Kat and Kas’ Spooky October Horror Bonanza Night 3 Review: The Visit

The Visit was a weird one. It fails where you’d think it would succeed, and succeeds where you think it would fail. One of the biggest problems with The Visit is it doesn’t fully commit to the medium.

For instance, the girl’s relationship with her documentary, her art, is never made clear. How does she feel about what she’s doing? When is she filming for herself, and when is she filming for the documentary? The boy’s relationship feels more clear, because he doesn’t know what he’s doing. But there’s still confusion: If he’s not zooming in, who is? Ghosts? Who is editing? The editor of The Visit? The girl? It’s everything. Whose relationship with the camera are we prioritizing?

Having said that, it’s the best twist since The 6th sense. There’s a gut punch we didn’t see coming, one out of nowhere that manages to feel so organic. We found out later it was spoiled in the trailer. There’s a whole discussion we need to have about horror trailers, but not tonight.

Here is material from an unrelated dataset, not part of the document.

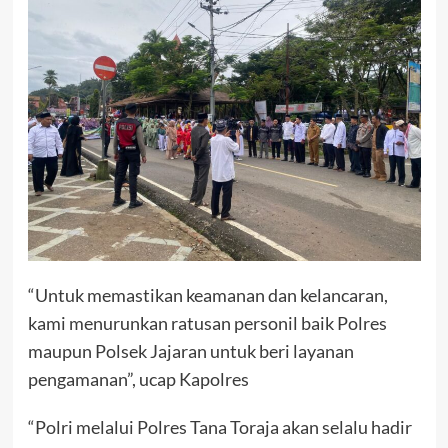
“Untuk memastikan keamanan dan kelancaran,
kami menurunkan ratusan personil baik Polres
maupun Polsek Jajaran untuk beri layanan
pengamanan”, ucap Kapolres
“Polri melalui Polres Tana Toraja akan selalu hadir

Kathryn Hahn’s last scene is confusing, neither resolution nor resolve. In a last scene that feels neither entirely profound nor wholly pedestrian.

The acting is solid. The kids feel entirely appropriate, so do the grandparents. It should also be pointed out that this is Mr. M. Night. Shyamalan’s lowest budgeted studio feature film, at a clean 95 minutes. They didn’t have a ton to work with.

Did they maximize their time? That’s for you to answer.